Архитектор, создававший этот корабль, определенно не рассчитывал на то, что пилоту в пути может взбрести в голову обследовать это помещение. Новые канистры устанавливались через погрузочные люки фермерами на промежуточных станциях. И в то же время трюм не был запечатан наглухо, поскольку все-таки существовала вероятность того, что экипажу придется спуститься сюда, чтобы подтянуть крепежные ремни или вручную перекрыть какой-нибудь вентиль. Олафсдоттр немного упростила задачу, на две трети уменьшив искусственную гравитацию в хранилище баков, но глаз со своего пленника по-прежнему не спускала.

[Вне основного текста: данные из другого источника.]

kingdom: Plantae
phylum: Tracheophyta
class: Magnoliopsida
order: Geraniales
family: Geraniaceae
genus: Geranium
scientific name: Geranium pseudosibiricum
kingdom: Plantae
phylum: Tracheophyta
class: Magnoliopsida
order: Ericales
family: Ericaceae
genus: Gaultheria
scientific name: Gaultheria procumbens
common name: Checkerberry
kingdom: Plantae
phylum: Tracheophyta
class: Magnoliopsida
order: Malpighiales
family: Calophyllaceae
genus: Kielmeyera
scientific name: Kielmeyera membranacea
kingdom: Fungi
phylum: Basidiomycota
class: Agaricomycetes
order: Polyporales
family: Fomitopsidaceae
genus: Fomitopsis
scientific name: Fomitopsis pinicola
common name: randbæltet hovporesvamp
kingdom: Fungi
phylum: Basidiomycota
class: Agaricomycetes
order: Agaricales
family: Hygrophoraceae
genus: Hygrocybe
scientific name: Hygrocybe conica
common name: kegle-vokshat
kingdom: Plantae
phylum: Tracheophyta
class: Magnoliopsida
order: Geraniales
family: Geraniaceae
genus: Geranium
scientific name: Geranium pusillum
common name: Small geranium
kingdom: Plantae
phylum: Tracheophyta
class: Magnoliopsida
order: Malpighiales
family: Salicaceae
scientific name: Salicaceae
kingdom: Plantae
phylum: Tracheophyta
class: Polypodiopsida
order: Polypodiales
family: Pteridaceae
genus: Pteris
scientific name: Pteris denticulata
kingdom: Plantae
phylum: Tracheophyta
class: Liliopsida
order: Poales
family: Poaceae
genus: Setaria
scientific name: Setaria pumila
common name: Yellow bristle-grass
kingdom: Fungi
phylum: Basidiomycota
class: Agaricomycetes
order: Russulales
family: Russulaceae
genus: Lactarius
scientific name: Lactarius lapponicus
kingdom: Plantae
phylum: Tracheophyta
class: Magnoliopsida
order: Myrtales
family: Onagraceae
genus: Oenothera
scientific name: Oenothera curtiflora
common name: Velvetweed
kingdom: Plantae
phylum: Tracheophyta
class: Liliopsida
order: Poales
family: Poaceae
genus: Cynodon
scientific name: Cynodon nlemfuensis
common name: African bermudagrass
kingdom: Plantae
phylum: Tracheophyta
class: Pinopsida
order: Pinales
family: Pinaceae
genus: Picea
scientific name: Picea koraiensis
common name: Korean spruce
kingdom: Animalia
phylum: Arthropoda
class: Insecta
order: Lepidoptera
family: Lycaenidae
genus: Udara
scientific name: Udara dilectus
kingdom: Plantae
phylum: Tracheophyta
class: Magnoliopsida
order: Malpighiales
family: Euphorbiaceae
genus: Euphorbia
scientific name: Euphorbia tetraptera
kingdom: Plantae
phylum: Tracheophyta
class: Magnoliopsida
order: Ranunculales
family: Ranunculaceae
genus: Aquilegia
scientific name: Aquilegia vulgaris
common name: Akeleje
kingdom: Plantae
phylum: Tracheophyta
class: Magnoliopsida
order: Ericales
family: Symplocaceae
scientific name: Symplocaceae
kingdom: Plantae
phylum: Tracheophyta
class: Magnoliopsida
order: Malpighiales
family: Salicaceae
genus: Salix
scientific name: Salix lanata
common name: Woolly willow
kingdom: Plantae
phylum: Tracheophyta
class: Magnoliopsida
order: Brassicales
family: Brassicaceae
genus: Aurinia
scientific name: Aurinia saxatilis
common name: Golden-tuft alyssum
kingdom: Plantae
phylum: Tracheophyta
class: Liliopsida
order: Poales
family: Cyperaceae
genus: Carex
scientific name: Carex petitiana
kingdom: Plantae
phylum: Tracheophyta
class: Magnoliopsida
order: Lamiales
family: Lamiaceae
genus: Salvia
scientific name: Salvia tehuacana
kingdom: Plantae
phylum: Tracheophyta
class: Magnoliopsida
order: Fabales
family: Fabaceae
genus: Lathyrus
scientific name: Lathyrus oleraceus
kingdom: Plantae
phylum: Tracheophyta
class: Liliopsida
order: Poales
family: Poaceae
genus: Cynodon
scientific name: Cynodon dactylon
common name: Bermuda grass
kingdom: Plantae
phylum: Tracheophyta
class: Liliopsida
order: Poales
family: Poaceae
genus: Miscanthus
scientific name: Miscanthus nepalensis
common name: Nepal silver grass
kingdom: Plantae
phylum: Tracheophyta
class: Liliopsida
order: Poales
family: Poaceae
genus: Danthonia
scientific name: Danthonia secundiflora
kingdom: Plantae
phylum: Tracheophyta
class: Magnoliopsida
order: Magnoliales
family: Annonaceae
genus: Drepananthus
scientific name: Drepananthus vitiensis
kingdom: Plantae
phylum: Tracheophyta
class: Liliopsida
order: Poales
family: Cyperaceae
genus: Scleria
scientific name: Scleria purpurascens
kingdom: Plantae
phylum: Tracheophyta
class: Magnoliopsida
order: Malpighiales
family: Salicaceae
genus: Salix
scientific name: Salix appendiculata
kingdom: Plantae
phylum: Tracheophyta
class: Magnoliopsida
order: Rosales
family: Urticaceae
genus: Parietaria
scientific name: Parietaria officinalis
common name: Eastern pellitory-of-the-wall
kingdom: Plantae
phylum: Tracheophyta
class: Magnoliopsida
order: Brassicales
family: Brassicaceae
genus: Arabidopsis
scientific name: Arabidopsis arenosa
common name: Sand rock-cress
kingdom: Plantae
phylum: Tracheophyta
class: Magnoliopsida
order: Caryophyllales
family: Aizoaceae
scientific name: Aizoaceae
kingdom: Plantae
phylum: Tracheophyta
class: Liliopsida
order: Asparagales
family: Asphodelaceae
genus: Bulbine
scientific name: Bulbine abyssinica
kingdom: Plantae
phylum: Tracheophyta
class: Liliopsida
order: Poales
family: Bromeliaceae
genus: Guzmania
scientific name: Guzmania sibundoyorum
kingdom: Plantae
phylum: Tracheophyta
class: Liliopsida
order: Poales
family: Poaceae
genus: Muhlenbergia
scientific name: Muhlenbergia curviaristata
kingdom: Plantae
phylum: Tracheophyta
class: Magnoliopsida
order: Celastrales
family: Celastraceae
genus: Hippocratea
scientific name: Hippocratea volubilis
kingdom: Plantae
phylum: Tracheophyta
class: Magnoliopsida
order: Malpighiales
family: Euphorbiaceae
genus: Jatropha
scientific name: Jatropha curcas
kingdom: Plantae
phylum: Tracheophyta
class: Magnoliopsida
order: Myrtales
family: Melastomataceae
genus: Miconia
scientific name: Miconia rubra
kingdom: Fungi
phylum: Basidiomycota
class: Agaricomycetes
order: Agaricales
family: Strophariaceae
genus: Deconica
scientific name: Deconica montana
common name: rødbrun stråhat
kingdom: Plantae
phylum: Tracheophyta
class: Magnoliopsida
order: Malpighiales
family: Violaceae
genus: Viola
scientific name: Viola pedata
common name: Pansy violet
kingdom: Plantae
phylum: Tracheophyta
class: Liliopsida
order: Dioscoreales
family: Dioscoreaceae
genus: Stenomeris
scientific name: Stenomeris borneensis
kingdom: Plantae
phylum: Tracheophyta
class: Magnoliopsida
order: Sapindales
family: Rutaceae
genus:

Когда они приблизились к баку с рыбой, вонь усилилась, и причиной тому было вовсе не вызревавшее в нем поддельное сомовье мясо. Протиснувшись между двумя цистернами, Донован увидел открытый нараспашку проход в тайник. Человек со шрамами остановился, раздумывая над тем, что рассказать своей похитительнице.
«Знание — сила, — заметил Педант. — Лучше держать все в тайне».
«С другой стороны, — отозвалась Шелковистый Голос, — можно извлечь тактическое преимущество из знания о том, что твой оппонент знает то, что ты знаешь».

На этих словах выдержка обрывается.